The bias-variance tradeoff is fundamental in machine learning, data science, and statistical modeling.
Data and algorithms work together to produce a model, but numerous interactions ‘under the hood’ affect the model's performance and accuracy.
Predictive algorithms are designed to estimate the relationship or mapping function of an output variable when exposed to input data, but the accuracy of this mapping function depends on both the algorithm itself, hyperparameter tuning, and the data.
Put simply; the bias-variance trade-off is the tension between bias error and variance error. A perfect model will be able to generalize or predict well without too much bias or too much variance.
Bias is the difference between what your model predicts and the true values. You of course expect your predictions to be close to the true values, but it’s not always the case.It's not always that easy because with the wrong model you won’t learn complex signals from the dataset, for example if you fit a linear regression to a non-linear variable like ad spend. High bias is a sign your model is too simple, and is underfitting the data.
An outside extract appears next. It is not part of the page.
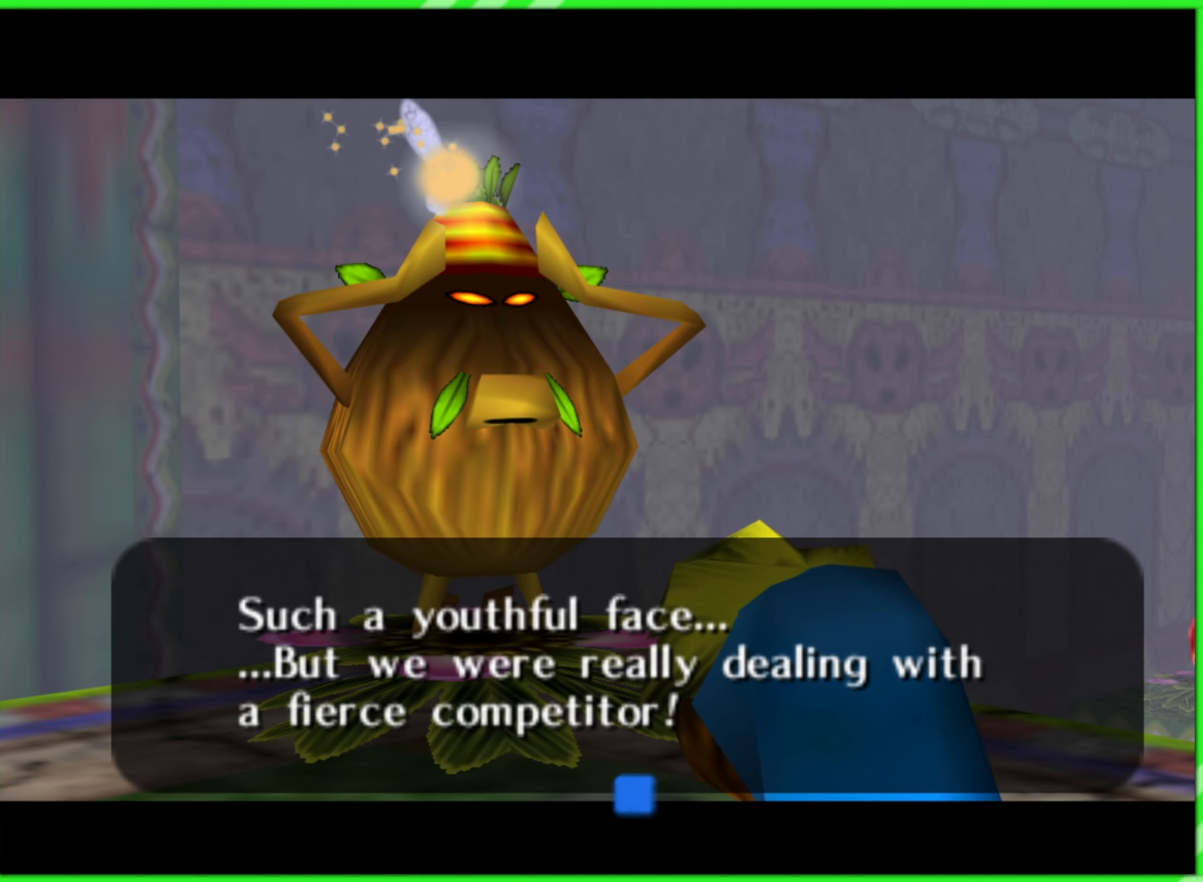
Gameplay with a controller (Nintendo layout); each line is a JSON object with the inputs held at the frame after it. "events" lists button and stick changes between this image and that frame as [ms after this image, input, new state], when the widget could be followed in between. Not read: L3 R3.
{"buttons": ["A"], "left_stick": "center", "events": [[466, "A", "down"]]}
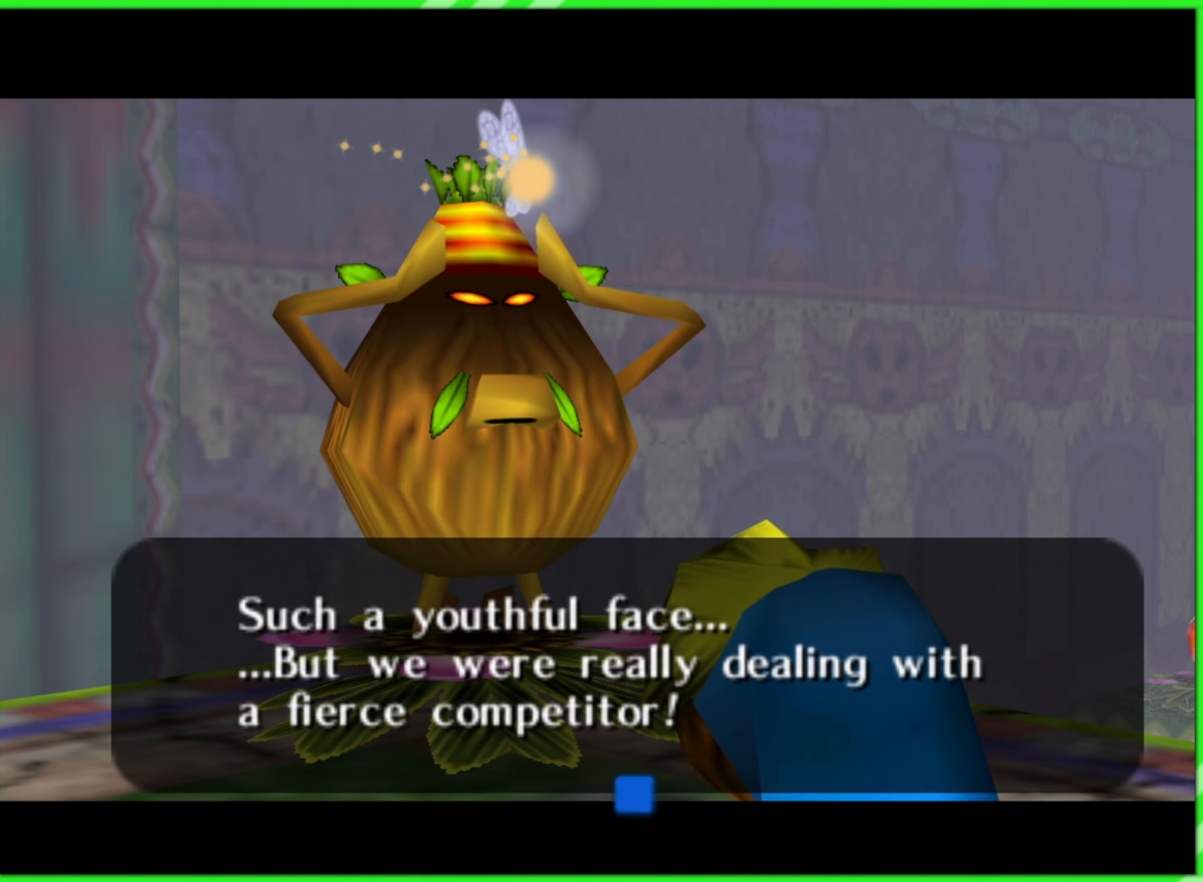
{"buttons": [], "left_stick": "center", "events": [[66, "A", "up"]]}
Variance refers to your algorithm's sensitivity to this specific set of data: how well it generalizes to new data it hasn’t seen before. High variance models will produce dramatically different predictions depending on the dataset it saw when training. For example, if you have 50 data points and 50 parameters, your model could learn the data by assigning one parameter to each data point. The accuracy would look good, but it would be useless at predicting any new data, because it’s overfitting the training data.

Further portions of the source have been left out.